Вот при каких обстоятельствах он стал главой острова Осте, спасая колонию и обеспечивая ее независимость!
Со времени только что описанных событий прошло шесть лет. Плавания вокруг острова Осте теперь не представляли трудностей, мореходы избавились от прежних опасностей. Любое судно могло свободно передвигаться от мыса к мысу, будь то в проливе Бигл или в проливе Дарвина, и даже напрямик, через архипелаг мыса Горн достигать оконечности полуострова Харди, на котором пылал теперь огонь, бросая отсветы в морские просторы, — не тот огонь, который разжигают рыбники в своих огнеземельских стойбищах, а настоящий портовый маяк, посылающий сигнал кораблям, лавирующим между рифами темными зимними ночами.
У входа в бухту, куда впадали воды Яканы, были возведены волнорезы, а защищенные от разгула стихии гавани позволяли кораблям, совершавшим дальние рейсы, спокойно разгружаться и загружаться. Здесь постепенно вырос настоящий порт, чему способствовали торговые отношения между островом Осте, Чили и Аргентиной. Посещали остров и корабли из Старого и Нового Света.

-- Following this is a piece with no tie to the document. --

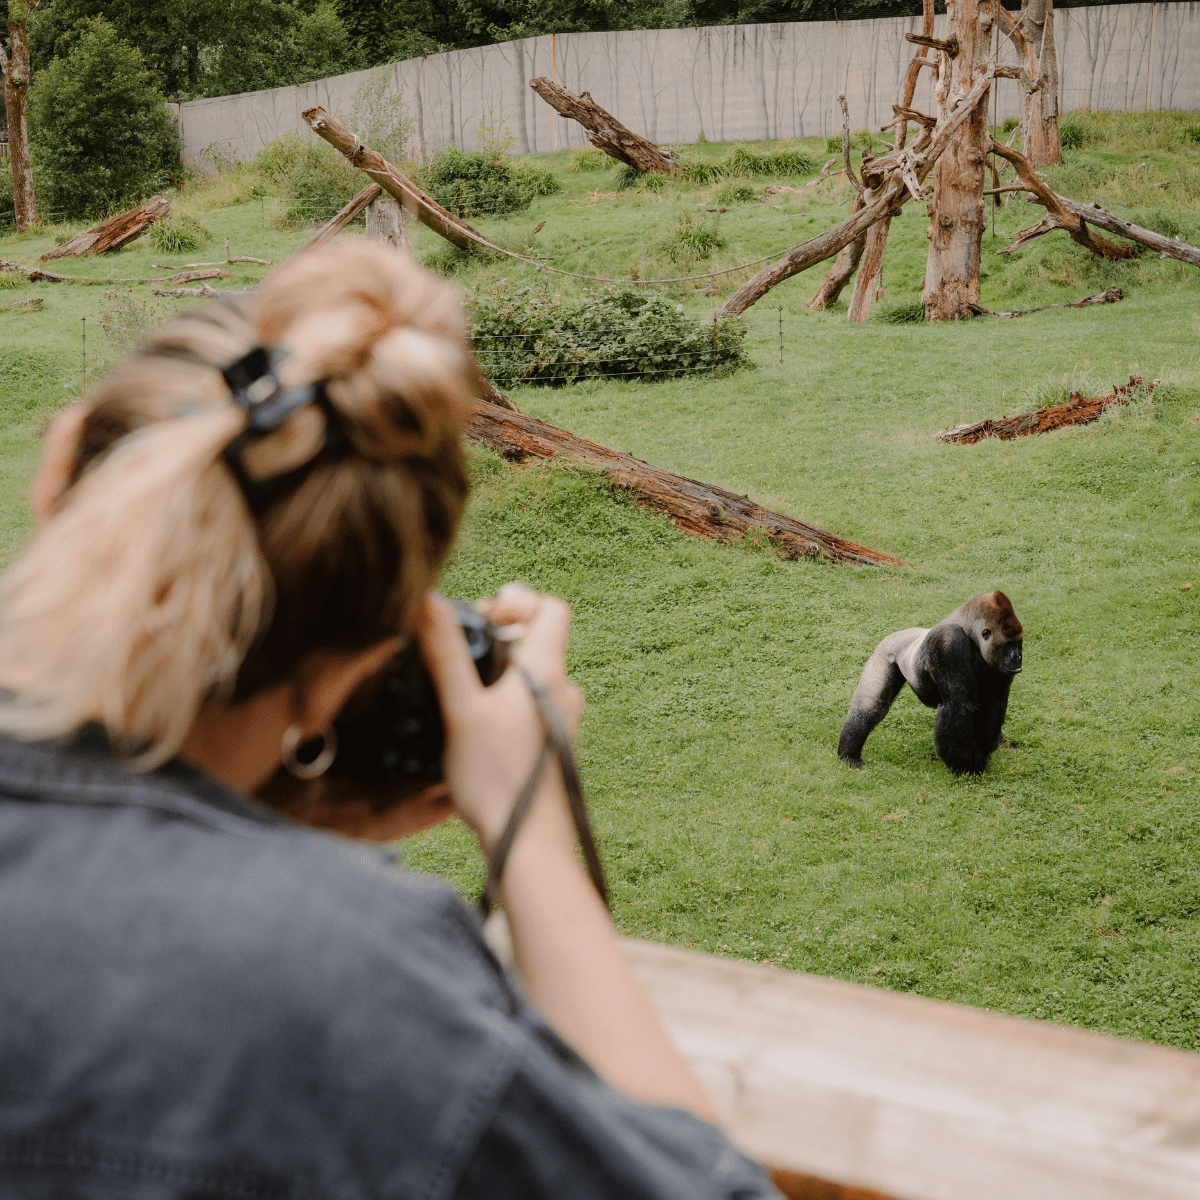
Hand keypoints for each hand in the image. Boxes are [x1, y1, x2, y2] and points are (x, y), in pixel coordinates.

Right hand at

За портом раскинулся большой поселок, расположенный по обоим берегам реки, которые соединялись деревянным мостом. Там проложили симметричные улицы, пересекавшиеся, по американской моде, под прямым углом, застроенные деревянными или каменными домами, с двориками перед ними и садами позади построек. На городских площадях, обсаженных красивыми деревьями, в основном нотофагусами и некоторыми вечнозелеными видами, возвышались здания муниципальных служб и резиденция главы острова, предназначенная для общественных церемоний. У подножия холма, над цветущими кронами, вознесся шпиль церкви.
В 1882–1883 годах остров Осте посетила группа французских ученых, прибывшая на корабле «Ля-Романш». Цель экспедиции: наблюдение прохождения Венеры [168] . Она обосновалась в бухте Орендж. Общение с остельцами оставило у путешественников самые лучшие воспоминания.
Если бы какой-нибудь мореплаватель сбился с курса и не смог точно определить свое местоположение, он мог подумать, что находится на траверзе Пунта-Аренаса, у полуострова Брансуик, что западные ветры занесли его в Магелланов пролив. Его взору предстал бы небольшой город под названием Либерия, столица острова Осте, отданного шесть лет назад чилийским правительством в собственность пассажирам «Джонатана», разбившегося во время кораблекрушения.
Всего несколько лет понадобилось для того, чтобы возвести здесь город, обработать землю, наладить жизнь. И все это благодаря энергии, уму, деловитости человека, которого остельцы избрали своим руководителем, то есть Кау-джера. Он спас остров не только от захвата мятежниками, но и от властей Чили.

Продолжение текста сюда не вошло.